- The "US industrial renaissance" will be the top investment theme of the coming decade, Richard Bernstein Advisors said.
- Overreliance on foreign trade has intensified in the past decade, exacerbated by the pandemic's exposure of global supply chain vulnerabilities.
The reindustrialization of America should be the top focus for investors in the coming years, as the country's "industrial renaissance" is a matter of utmost importance to economic security, Richard Bernstein Advisors wrote in a note this week.
The trend of American companies shifting away from dependence on foreign labor and supply chains should dominate investment strategies in the coming decades the firm said.
"The market is already rewarding the beneficiaries of this capital reallocation, but we expect years, if not decades, of further performance from this critical investment theme," RBA president Richard Bernstein said in a note this week.
"The reindustrialization of America, the American industrial renaissance, the rebuilding of the American capital stock, reshoring, near-shoring, friend-shoring, or infrastructure are all synonymous names for what might be THE most important secular investment theme."
Deglobalization is a powerful trend that's taken shape since the pandemic, when disruptions to supply chains and global trade stoked runaway inflation for economies around the world.
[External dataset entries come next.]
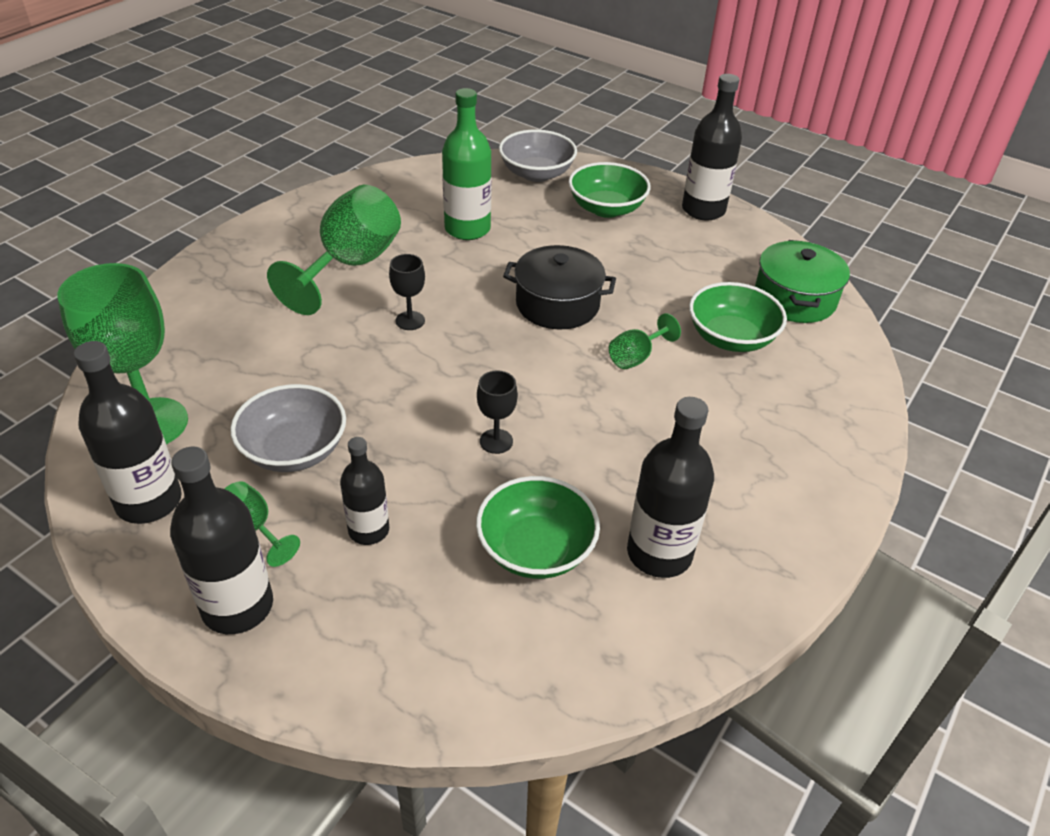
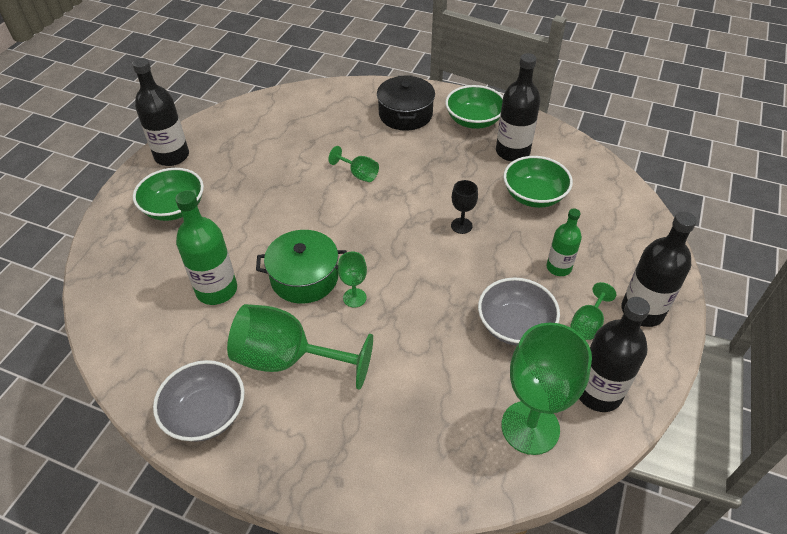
camera: 100 degrees left, 5 degrees up
(369, 530) = (558, 267): black bottle -> green bottle
(410, 321) = (354, 298): black goblet -> green goblet
(536, 173) = (116, 260): grey bowl -> grey bowl (206, 413)
(557, 304) = (312, 218): black pot -> black pot (405, 114)
(731, 338) = (326, 136): green bowl -> green bowl (474, 120)
(794, 298) = (278, 112): green pot -> green pot (304, 278)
For the US, that means big investment in infrastructure on manufacturing will be needed in the coming years as the world reorients.
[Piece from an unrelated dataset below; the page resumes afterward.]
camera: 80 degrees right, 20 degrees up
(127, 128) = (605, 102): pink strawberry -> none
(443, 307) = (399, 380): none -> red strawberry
"If the US had enough productive capacity to be increasingly economically independent, then contracting globalization wouldn't be an important issue, but that is unfortunately not the case. Rather, the US has become increasingly dependent on the rest of the world for goods and services," Bernstein wrote.
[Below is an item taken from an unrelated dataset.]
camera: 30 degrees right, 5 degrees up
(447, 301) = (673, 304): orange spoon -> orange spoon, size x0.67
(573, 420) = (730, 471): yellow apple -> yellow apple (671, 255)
"Maintaining a massive trade deficit while globalization is contracting is a toxic combination that is now revealing an underlying structural weakness in the US economy."
Bernstein says the US government's policies have been a major contributor to hindering the country's economic independence, and both of the dominant political parties are culpable for losing sight of the nation's need to prioritize domestic investment.
"We expect both Democrats and Republicans to finally wake up to their misguided tactics. Democrats will likely argue for spending on longer-lived assets (there is some evidence this may be starting), whereas Republicans might shift to a tax reward system for good behavior (e.g., build a production facility in the US and then receive tax benefits) rather than blanket tax cuts whose benefits can 'leak' abroad," he said.
As for specific investments within the broader theme of reindustrialization, the firm said it is focused on energy and utility infrastructure, transportation, real estate, and steel and shipbuilding.
"The market has already recognized the re-industrialization investment theme despite investors' myopia with respect to more exciting technology-related themes, like artificial intelligence. In fact, domestically focused industrial stocks have outperformed the overall market during the past decade."